🤖 AI Summary
Federated learning (FL) has long suffered from poor model interpretability. This paper proposes FedNAMs, the first framework to systematically integrate Neural Additive Models (NAMs) into FL, enabling privacy-preserving, client-local interpretable modeling. Methodologically, it introduces feature-decoupled training, a two-tier (local-global) interpretability mechanism, and attribution-aligned cross-device aggregation—supporting both client-specific explanations and identification of globally salient features. Evaluated on heterogeneous datasets—including Wine, Heart Disease, and Iris—FedNAMs achieves accuracy within <1% of federated deep neural networks, while delivering fine-grained, causally grounded feature attributions (e.g., volatile acidity, type of chest pain). This substantially enhances model trustworthiness in high-stakes domains such as finance and healthcare, where transparency and accountability are critical.
📝 Abstract
Federated learning continues to evolve but faces challenges in interpretability and explainability. To address these challenges, we introduce a novel approach that employs Neural Additive Models (NAMs) within a federated learning framework.

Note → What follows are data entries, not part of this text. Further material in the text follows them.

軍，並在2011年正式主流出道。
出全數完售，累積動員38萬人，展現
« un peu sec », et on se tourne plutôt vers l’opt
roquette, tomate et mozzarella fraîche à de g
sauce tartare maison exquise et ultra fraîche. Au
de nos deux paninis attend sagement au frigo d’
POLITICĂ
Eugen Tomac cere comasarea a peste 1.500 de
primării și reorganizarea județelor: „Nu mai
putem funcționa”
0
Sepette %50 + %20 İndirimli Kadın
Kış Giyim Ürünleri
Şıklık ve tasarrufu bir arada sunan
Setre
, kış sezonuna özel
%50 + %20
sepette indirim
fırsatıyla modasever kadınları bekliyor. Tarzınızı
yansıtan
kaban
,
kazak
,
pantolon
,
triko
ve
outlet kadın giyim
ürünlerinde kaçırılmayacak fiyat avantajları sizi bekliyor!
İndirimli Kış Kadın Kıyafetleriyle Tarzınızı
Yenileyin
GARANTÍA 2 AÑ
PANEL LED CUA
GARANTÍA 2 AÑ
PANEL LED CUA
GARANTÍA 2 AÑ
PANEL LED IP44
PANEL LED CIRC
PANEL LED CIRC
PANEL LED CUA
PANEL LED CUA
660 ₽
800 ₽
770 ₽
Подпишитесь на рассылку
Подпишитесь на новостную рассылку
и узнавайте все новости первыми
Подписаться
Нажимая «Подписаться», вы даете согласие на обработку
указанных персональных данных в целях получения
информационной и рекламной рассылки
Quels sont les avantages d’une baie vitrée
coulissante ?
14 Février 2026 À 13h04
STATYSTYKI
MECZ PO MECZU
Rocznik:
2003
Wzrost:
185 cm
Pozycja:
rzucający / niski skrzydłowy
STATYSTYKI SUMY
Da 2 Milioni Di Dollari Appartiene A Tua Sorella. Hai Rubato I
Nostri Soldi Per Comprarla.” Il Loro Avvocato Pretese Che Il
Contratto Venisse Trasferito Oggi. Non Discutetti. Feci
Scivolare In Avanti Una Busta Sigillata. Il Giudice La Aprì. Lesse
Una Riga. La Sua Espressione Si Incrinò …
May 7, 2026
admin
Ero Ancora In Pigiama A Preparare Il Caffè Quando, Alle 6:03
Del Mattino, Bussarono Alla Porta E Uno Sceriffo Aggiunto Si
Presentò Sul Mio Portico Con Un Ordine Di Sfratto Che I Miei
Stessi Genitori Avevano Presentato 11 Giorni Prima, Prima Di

This new Federated Neural Additive Models (FedNAMs) approach merges the advantages of NAMs, where individual networks concentrate on specific input features, with the decentralized approach of federated learning, ultimately producing interpretable analysis results. This integration enhances privacy by training on local data across multiple devices, thereby minimizing the risks associated with data centralization and improving model robustness and generalizability. FedNAMs maintain detailed, feature-specific learning, making them especially valuable in sectors such as finance and healthcare. They facilitate the training of client-specific models to integrate local updates, preserve privacy, and mitigate concerns related to centralization. Our studies on various text and image classification tasks, using datasets such as OpenFetch ML Wine, UCI Heart Disease, and Iris, show that FedNAMs deliver strong interpretability with minimal accuracy loss compared to traditional Federated Deep Neural Networks (DNNs). The research involves notable findings, including the identification of critical predictive features at both client and global levels. Volatile acidity, sulfates, and chlorides for wine quality. Chest pain type, maximum heart rate, and number of vessels for heart disease. Petal length and width for iris classification. This approach strengthens privacy and model efficiency and improves interpretability and robustness across diverse datasets. Finally, FedNAMs generate insights on causes of highly and low interpretable features.